DOC 2025: Kinder-Augenheilkunde – Ein kritischer Einwurf von Lutz Hesse

Lutz Hesse.Foto.©Hesse

In der Augenheilkunde gehört die Untersuchung von Kindern zu den ungeliebten Aufgaben, um die sich besser andere kümmern, zum Beispiel die Orthoptistinnen aus der Sehschule. Aber Orthoptisten werden weniger, die Schulen können ihre Klassen nicht mehr füllen.

Mittlerweile soll es Praxen geben, die mit einem Schild an der Tür verkünden, dass nur „Kinder älter als zehn Jahre“ angesehen werden.

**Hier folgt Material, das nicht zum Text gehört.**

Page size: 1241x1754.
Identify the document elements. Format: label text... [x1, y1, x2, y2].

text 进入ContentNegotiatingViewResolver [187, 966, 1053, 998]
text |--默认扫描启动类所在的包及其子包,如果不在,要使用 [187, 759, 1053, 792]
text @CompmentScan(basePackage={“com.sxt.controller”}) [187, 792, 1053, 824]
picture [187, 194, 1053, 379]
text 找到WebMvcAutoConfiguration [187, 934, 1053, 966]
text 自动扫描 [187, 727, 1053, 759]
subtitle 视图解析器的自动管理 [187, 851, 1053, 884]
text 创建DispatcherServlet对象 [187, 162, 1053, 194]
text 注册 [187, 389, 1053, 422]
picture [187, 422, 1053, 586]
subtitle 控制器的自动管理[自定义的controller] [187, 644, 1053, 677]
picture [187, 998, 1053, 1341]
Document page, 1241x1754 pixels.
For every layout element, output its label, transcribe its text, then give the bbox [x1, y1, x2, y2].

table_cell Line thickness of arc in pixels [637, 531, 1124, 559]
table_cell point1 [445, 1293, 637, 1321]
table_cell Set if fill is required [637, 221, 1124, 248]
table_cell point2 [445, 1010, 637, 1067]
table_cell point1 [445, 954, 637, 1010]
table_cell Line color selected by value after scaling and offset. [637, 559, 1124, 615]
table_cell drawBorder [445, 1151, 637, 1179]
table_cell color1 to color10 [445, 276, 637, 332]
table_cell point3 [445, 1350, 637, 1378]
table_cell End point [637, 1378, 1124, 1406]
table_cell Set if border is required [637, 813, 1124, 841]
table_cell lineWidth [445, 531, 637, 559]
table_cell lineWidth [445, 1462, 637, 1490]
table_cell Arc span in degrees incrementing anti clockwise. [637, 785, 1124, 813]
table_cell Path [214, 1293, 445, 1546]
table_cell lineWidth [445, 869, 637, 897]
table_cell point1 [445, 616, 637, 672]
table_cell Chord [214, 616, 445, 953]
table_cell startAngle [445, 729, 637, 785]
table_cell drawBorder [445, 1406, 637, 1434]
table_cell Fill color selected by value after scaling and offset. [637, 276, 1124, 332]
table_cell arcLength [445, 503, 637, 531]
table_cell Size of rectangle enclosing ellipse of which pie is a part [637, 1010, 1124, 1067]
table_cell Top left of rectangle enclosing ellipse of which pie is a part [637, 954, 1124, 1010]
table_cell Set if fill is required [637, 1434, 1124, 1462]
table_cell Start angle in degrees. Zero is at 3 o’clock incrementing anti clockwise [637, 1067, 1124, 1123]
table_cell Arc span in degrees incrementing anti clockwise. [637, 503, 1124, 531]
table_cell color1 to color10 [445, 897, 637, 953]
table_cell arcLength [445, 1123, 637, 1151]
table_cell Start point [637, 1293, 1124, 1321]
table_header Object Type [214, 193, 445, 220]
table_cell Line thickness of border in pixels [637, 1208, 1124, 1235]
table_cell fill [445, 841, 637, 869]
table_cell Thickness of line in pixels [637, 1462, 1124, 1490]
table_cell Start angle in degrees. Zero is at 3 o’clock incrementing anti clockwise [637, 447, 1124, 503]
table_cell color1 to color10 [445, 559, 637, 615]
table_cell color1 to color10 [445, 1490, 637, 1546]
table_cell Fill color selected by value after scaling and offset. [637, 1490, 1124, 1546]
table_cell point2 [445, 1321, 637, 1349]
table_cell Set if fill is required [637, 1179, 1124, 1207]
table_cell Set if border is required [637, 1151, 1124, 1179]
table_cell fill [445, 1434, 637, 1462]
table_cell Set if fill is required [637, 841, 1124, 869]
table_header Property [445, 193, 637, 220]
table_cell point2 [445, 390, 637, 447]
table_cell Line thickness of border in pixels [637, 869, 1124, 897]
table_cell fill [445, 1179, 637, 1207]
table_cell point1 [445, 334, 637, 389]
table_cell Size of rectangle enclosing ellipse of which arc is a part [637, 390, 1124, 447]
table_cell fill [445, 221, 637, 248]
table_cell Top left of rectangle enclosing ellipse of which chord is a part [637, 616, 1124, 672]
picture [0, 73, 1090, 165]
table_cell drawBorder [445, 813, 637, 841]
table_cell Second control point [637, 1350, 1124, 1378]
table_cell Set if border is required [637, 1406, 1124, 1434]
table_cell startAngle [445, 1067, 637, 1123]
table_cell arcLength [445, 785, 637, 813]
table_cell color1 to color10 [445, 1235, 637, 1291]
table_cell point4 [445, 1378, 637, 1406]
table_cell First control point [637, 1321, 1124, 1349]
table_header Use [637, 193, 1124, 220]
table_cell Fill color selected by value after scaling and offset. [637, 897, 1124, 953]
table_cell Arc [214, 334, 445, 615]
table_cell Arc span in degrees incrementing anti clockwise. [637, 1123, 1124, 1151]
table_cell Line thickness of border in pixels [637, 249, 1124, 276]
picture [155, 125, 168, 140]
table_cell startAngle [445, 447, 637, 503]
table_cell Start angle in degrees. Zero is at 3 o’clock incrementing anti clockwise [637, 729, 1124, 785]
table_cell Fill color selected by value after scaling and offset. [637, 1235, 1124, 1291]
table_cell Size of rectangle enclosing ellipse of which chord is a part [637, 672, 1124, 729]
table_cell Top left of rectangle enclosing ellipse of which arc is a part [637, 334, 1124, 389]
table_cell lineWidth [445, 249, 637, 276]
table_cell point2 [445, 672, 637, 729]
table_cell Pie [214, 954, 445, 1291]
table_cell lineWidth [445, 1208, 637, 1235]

Es werden Aussagen von Eltern berichtet, der Augenarzt respektive die Augenärztin habe gesagt, das Kind müsse erst sprechen lernen, bevor man es untersuchen könne. Es scheint eine Unsicherheit bei der Untersuchung von Kindern zu geben.

Den Lang-Test kennt noch jeder, aber Untersuchungen mittels Bagolini-Gläsern und Skiaskopie sind geheimnisvolle Rituale. Der Eingeweihte hantiert mit Begriffen wie „Fusion“, „alternieren“ und „homonymen Doppelbildern“, während der Adept andächtig danebensteht und auf ein Wunder hofft, dass dieses Geheimwissen plötzlich auf ihn übergeht. Das tut es natürlich nicht, vielmehr gerät die Hospitation in der Sehschule regelhaft zu einer Frustration, weil einfach nicht klar ist, was eigentlich bei der Untersuchung eines Kindes in welchem Alter wichtig ist. Dabei sind die Grundzüge des Binokularsehens leicht zu verstehen, wenn das Prinzip der gängigen Testverfahren verstanden wurde.

Mit dem heute dominierenden bildgebenden Verfahren der optischen Kohärenztomographie wird die morphologische Diagnostik in der Augenheilkunde überbetont. Dagegen geraten die klassischen funktionellen Untersuchungen in den Hintergrund und mit ihnen das dazugehörige Verständnis des binokularen Sehens.

DOC-Kurs bietet seit mehr als 25 Jahren praxisnahen Zugang

Der DOC-Kurs „Kinder-Ophthalmologie“, gegründet von Prof. W. Haase, wird seit mehr als 25 Jahren angeboten und bietet die Möglichkeit, sich praktisch mit dem Thema Kinderheilkunde einzulassen. Die gängigen Untersuchungsmethoden wurden präsentiert, Handhabung und Tricks zu den Verfahren gegeben und jeder Teilnehmer konnte üben! Es standen im großem Umfang Materialien zur Verfügung wie Skiaskope, Lang-Test, Bagolini-Gläser, diverse Tests zur Bestimmung der Sehschärfe. Die Beurteilung der Pupille einschließlich pharmakologischer Tests (auch ein ungeliebtes Thema!) sowie die Untersuchung des Farbsinns wurden dargestellt.

Neuheiten waren nicht zu erwarten, die Untersuchung von Kindern basiert unverändert auf den praktischen Fähigkeiten des Untersuchers und seinen persönlichen Kenntnissen. Eine objektive Refraktion oder ein definierter Winkel sind wichtige Daten bei der Untersuchung eines Kindes, doch der Umgang mit Skiaskop (das einzige Instrument, mit dem Augenärzte Brechungsfehler ,sehen‘ können), Covertest und Prismen wird in der Ausbildung viel zu wenig geübt beziehungsweise eingefordert.

Keineswegs dürfen Untersuchungen eines Kindes mit Verdacht auf Schielen auf das dritte oder vierte Lebensjahr verschoben werden, „weil dann die Kinder besser mitmachen“. Das ist schlichtweg falsch und diskreditiert die Bemühungen der engagierten Kolleginnen und Kollegen. Der Kurs „Kinder-Augenheilkunde“ fand am 16. Mai vormittags (VAR 3) und nachmittags (VAR 4) statt, die Inhalte werden von erprobten Teams seit Jahren erfolgreich vermittelt.

Autor:
Prof. Lutz Hesse
Direktor Augenklinik
SLK-Kliniken Heilbronn GmbH
Am Gesundbrunnen 20-26
74078 Heilbronn
E-Mail:  [email protected]

Anm. d. Red.:
Beide Kurse sind laut Online-DOC-Programm bereits ausgebucht. Prof. Lutz Hesse ist Co-Moderator des DOC-Vormittagskurses VAR 3.